Лепить «Труженика» было нелегко — впервые Шадр сталкивался с проблемой показа лежащей фигуры, еще только перешедшей границу жизни и смерти. Не помогал и натурщик — он мог изобразить отдыхающего или спящего человека, но не умершего. Шадр присматривался к тому, как лежат уставшие люди, как лежат больные. В первом случае — налитая тяжесть отдавшихся покою мускулов, во втором — их слабость, бессилие. Каковы же они не у мертвеца, уже давно застывшего, но у того, который только-только погрузился в вечный сон? И можно ли в такой мышечной расслабленности показать, характер живого человека? Не станет ли его работа чем-то вроде механически снятой посмертной маски?

Как и в том случае, когда он лепил в Колонном зале посмертный портрет В. И. Ленина, Шадр решает не подчеркивать признаков смерти. Его «Труженик» очень утомлен, изможден, и все-таки он скорее заснул, чем умер. «В человеке главное — жизнь, — говорил Шадр, — не смерть».

Работа над «Тружеником» шла куда труднее, чем над «Строителем», да и избранный скульптором материал — бетон — оказался неудачным: серо-грязная крупнозернистая поверхность его скрадывала пластические оттенки, нивелировала их, однообразила.

Мраморный «Строитель», установленный в зеленом скверике около Красных ворот, радовал сердца. Что ж! «Труженик» предназначен не для того, чтобы радоваться…

Шадр везет устанавливать его в московский крематорий и возвращается оттуда потрясенный: «Директор крематория похвалялся, что за три года существования крематория сожгли 38 тысяч человек. Для него это не люди, а перевыполнение плана. В результате крематорий совершенно лишен души: урны, какие-то купленные в комиссионных магазинах вазочки, и все это втиснуто в стены, как в аптечные шкафы. Теряется представление о человеке, опошляется память о нем. Конечно, в смысле гигиены крематорий лучше кладбища, но надо же уважать память людей!»

На очередном собрании ОРСа он с жаром говорит о необходимости создания в крематории мемориальных ансамблей, в которых отдельные кирпичи-урны будут объединены общей скульптурно-архитектурной идеей: «Я еще не знаю точно, но, может быть, что-либо вроде Стены коммунаров? Так, чтобы на лицевой стороне сделать композицию или горельеф, а оборотную оставить кладбищенской? Урны, из которых сложена стена, с надписями? Тогда крематорий будет жить как единый архитектурно-строительный ансамбль».

А может быть, фигура на фоне неба? Тоже единственная на весь парк — общий памятник, а под ним, в подземном помещении, как в братской могиле, урны? Или обелиск, сложенный из урн?

Проектов много, но сводятся они к одному: кладбище должно быть местом не «захоронения», не забвения, а живой людской памяти.

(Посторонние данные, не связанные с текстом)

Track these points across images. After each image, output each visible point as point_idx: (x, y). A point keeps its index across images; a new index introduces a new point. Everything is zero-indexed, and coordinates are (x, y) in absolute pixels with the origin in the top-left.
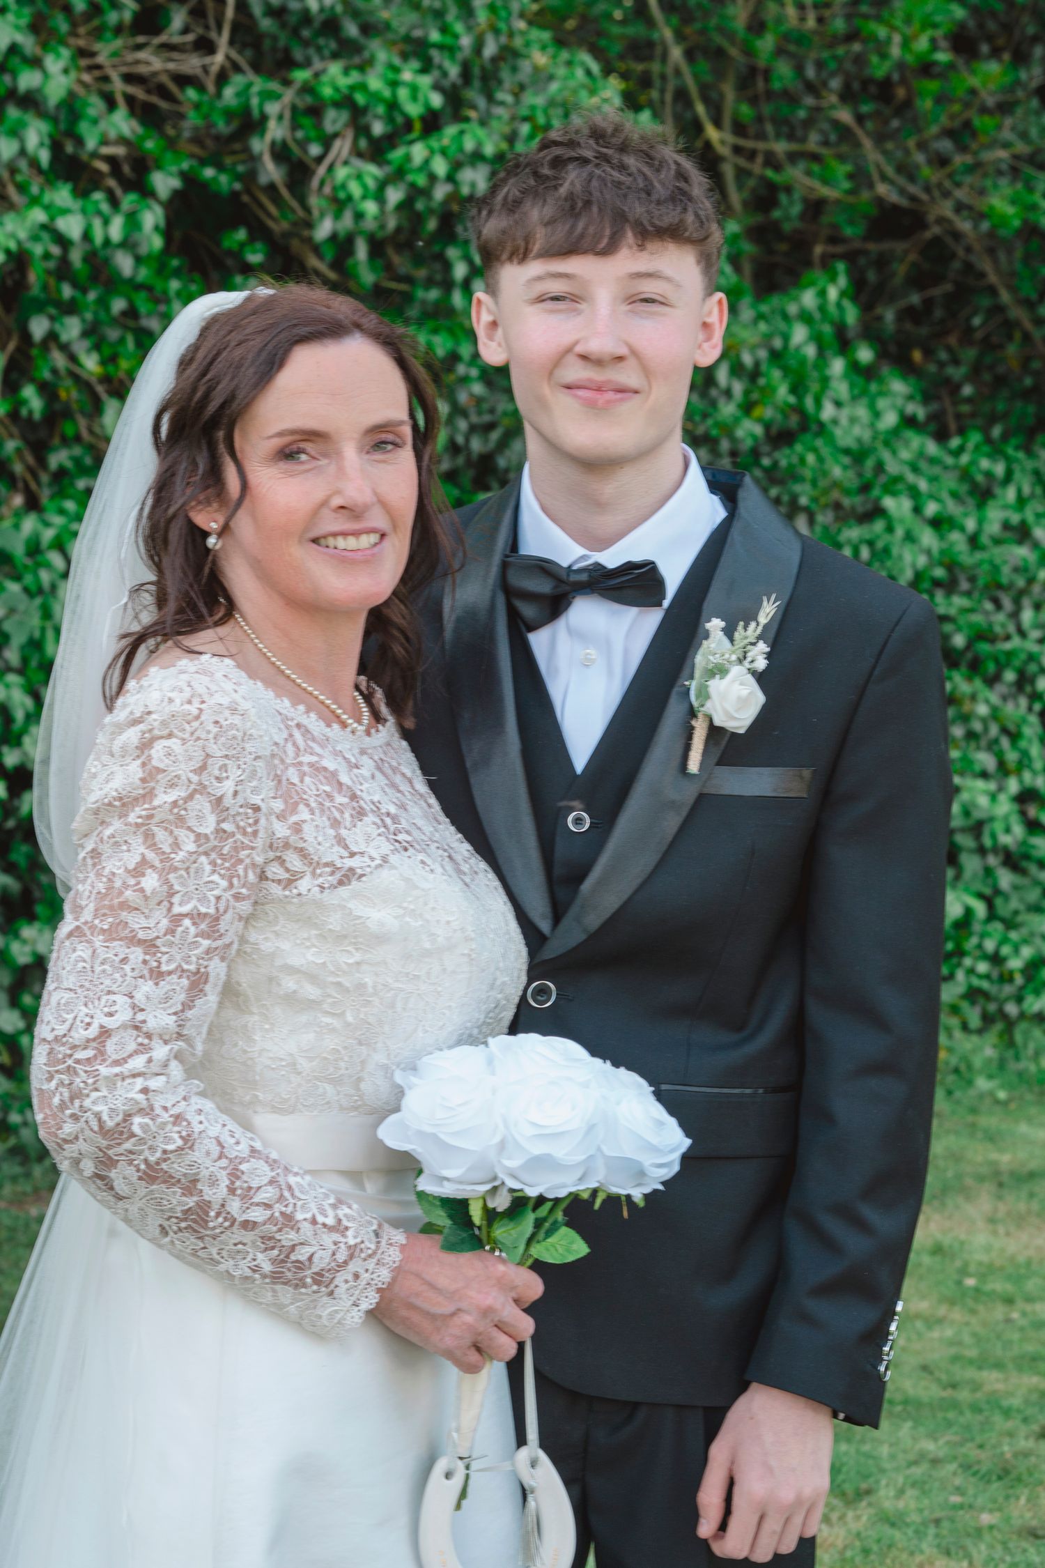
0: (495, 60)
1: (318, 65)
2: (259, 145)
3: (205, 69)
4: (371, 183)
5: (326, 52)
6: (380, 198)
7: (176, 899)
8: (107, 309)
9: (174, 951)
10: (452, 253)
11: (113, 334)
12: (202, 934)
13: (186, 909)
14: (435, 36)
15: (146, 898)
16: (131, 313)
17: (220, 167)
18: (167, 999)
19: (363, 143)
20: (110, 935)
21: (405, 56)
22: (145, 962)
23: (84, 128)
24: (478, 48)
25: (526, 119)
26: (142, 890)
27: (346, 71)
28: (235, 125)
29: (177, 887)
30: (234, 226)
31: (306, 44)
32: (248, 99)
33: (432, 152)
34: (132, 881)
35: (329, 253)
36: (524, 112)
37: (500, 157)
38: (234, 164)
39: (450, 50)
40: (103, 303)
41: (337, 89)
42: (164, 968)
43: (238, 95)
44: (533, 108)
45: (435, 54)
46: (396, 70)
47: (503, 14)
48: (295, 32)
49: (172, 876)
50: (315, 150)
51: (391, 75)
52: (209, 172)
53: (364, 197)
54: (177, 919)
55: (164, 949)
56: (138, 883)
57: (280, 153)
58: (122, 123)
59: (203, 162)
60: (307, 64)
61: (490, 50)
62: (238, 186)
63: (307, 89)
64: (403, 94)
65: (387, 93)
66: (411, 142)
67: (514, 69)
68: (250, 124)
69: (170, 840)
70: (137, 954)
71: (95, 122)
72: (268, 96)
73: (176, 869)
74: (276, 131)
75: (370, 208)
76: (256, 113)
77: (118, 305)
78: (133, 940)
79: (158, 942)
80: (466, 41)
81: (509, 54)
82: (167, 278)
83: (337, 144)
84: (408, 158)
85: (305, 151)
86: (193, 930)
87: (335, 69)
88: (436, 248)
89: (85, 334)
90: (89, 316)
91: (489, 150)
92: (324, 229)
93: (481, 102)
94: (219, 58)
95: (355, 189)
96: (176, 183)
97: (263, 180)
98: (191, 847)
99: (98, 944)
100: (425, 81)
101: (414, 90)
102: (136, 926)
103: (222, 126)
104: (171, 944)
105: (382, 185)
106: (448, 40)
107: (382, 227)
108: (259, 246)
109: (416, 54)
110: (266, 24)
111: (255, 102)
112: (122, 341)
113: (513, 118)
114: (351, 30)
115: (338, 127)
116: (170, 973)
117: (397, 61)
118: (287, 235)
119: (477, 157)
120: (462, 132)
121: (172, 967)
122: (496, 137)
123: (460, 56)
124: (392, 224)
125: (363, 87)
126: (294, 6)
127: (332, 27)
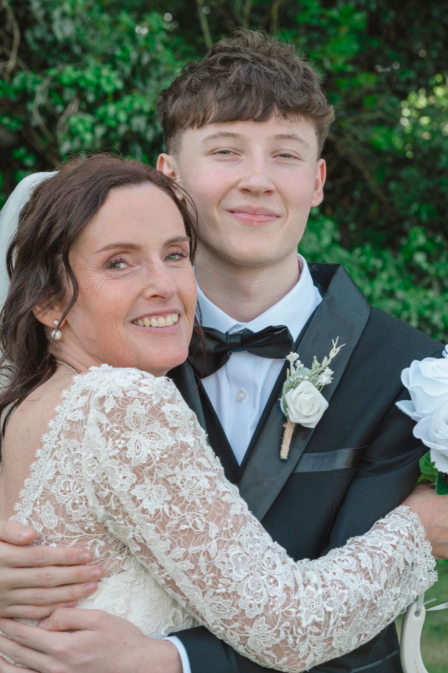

Ближе всего Шадру то, что он называет «кладбищем людей» — «кладбище с сенью деревьев над дорогими останками, которое создает лирическое впечатление», каждое надгробие, каждая урна на котором — произведение искусства, воссозданный образ того, кому они посвящены. И пусть они будут как можно более разнообразны!

В разгар этих размышлений врывается весть о смерти Маяковского. Знаком с ним Шадр не был, но стихи его читал охотно и с интересом; ценил «Войну и мир» — по настроению она перекликалась с «Памятником мировому страданию». Во время работы над образом В. И. Ленина десятки раз перелистывал страницы Маяковского. Образ самого поэта ассоциировался у него с горящим факелом: «Так ярко горел, так страшно сгорел. И молодой, такой молодой: я в его годы лишь начинал серьезную работу».

«Пламя революции» называет Шадр работу, посвященную Маяковскому: полыхающие языки огня, в рисунке которых читается-угадывается человеческая фигура. Сразу вслед за ней он создает проект урны для праха поэта: вечное пламя. Из массивного красного куба — Шадр накладывает краску на гипс — рвутся вверх золоченые языки пламени.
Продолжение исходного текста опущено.